Jan 30 22:20:30 ip-10-168-184-121 linkerd[9073]: I 0131 03:20:30.132 UTC THREAD1: Tracer: com.twitter.finagle.zipkin.thrift.ScribeZipkinTracer
Jan 30 22:20:30 ip-10-168-184-121 linkerd[9073]: I 0131 03:20:30.220 UTC THREAD1: connecting to usageData proxy at Set(Inet(stats.buoyant.io/104.28.23.233:443,Map()))
Jan 30 22:20:30 ip-10-168-184-121 linkerd[9073]: I 0131 03:20:30.517 UTC THREAD1: Resolver[inet] = com.twitter.finagle.InetResolver(com.twitter.finagle.InetResolver@71926a36)
Jan 30 22:20:30 ip-10-168-184-121 linkerd[9073]: I 0131 03:20:30.519 UTC THREAD1: Resolver[fixedinet] = com.twitter.finagle.FixedInetResolver(com.twitter.finagle.FixedInetResolver@216e9ca3)
Jan 30 22:20:30 ip-10-168-184-121 linkerd[9073]: I 0131 03:20:30.520 UTC THREAD1: Resolver[neg] = com.twitter.finagle.NegResolver$(com.twitter.finagle.NegResolver$@75120e58)
Jan 30 22:20:30 ip-10-168-184-121 linkerd[9073]: I 0131 03:20:30.521 UTC THREAD1: Resolver[nil] = com.twitter.finagle.NilResolver$(com.twitter.finagle.NilResolver$@48976e6d)
Jan 30 22:20:30 ip-10-168-184-121 linkerd[9073]: I 0131 03:20:30.522 UTC THREAD1: Resolver[fail] = com.twitter.finagle.FailResolver$(com.twitter.finagle.FailResolver$@2a367e93)
Jan 30 22:20:30 ip-10-168-184-121 linkerd[9073]: I 0131 03:20:30.523 UTC THREAD1: Resolver[flag] = com.twitter.server.FlagResolver(com.twitter.server.FlagResolver@7f6874f2)
Jan 30 22:20:30 ip-10-168-184-121 linkerd[9073]: I 0131 03:20:30.524 UTC THREAD1: Resolver[zk] = com.twitter.finagle.zookeeper.ZkResolver(com.twitter.finagle.zookeeper.ZkResolver@1a6dc589)
Jan 30 22:20:30 ip-10-168-184-121 linkerd[9073]: I 0131 03:20:30.525 UTC THREAD1: Resolver[zk2] = com.twitter.finagle.serverset2.Zk2Resolver(com.twitter.finagle.serverset2.Zk2Resolver@697a34af)
Jan 30 22:20:31 ip-10-168-184-121 linkerd[9073]: I 0131 03:20:31.276 UTC THREAD1: serving http admin on /0.0.0.0:9990
....
Jan 30 22:20:31 ip-10-168-184-121 linkerd[9073]: I 0131 03:20:31.545 UTC THREAD1: initialized

This is the current failureAccrual configuration:

 failureAccrual:
      kind: io.l5d.consecutiveFailures
      failures: 5
      backoff:
        kind: jittered
        minMs: 5000
        maxMs: 300000

Any ideas what may be happening here?

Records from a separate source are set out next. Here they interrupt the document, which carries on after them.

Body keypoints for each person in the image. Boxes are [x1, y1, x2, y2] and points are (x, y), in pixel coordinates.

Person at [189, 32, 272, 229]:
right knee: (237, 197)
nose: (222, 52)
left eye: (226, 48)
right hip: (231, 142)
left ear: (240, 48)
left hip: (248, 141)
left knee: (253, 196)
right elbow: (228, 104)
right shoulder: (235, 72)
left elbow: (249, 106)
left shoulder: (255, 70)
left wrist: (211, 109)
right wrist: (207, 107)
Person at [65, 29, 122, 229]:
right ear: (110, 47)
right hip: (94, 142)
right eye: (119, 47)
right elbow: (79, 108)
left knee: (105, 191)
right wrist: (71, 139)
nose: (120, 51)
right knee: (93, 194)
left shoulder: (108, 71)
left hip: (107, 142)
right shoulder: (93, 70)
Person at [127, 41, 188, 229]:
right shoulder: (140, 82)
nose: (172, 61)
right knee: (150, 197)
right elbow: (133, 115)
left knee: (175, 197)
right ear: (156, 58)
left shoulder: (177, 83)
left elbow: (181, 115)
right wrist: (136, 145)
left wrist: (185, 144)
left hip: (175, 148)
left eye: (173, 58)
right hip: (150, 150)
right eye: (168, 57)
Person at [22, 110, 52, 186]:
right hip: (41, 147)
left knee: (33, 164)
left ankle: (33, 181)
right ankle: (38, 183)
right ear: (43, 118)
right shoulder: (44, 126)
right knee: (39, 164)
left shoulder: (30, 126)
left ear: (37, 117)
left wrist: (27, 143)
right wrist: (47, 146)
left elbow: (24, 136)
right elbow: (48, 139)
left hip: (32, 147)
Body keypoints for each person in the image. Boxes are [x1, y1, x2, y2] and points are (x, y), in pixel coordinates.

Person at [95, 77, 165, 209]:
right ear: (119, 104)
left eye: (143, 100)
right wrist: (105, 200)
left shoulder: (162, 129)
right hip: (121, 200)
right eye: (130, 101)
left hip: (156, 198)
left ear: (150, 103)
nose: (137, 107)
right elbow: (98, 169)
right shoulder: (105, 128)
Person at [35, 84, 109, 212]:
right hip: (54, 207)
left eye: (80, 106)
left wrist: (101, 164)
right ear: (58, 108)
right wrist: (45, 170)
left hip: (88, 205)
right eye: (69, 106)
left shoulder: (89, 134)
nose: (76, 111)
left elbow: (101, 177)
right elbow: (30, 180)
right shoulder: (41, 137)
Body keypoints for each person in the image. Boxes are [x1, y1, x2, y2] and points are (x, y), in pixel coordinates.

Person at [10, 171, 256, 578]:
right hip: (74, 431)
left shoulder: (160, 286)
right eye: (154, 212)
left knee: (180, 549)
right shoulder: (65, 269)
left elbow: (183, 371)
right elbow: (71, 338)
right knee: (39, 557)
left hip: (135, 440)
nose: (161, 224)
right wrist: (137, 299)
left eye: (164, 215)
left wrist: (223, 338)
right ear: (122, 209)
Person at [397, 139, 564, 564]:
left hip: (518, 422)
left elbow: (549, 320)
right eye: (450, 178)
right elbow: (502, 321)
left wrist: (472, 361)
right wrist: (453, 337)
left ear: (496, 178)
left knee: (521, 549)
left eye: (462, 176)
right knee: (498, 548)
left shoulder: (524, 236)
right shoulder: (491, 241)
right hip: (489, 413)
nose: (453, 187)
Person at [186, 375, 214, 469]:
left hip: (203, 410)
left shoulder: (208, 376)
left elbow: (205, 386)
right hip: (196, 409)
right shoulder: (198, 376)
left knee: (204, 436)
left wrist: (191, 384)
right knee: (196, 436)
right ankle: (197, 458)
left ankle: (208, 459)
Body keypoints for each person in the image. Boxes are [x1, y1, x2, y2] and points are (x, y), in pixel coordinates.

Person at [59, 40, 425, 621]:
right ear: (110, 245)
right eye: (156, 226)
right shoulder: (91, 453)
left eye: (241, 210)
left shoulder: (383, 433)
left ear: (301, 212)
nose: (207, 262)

I can say that there are actually no downstream issues with the services.

Is it possible to understand more about what state the connection was in before it was marked as dead? Was it one of the pooled connections that was open and something weird happened on the other end of it?

Thanks
Amit.

Hi, @amitsaha!

So I understand you are pretty sure that there are no obvious issues (failures or timeouts/taking too long to respond) with the downstream service, is that right?

In this case, if you disable the circuit breaking here as a test, what happens?

This topic was automatically closed 30 days after the last reply. New replies are no longer allowed.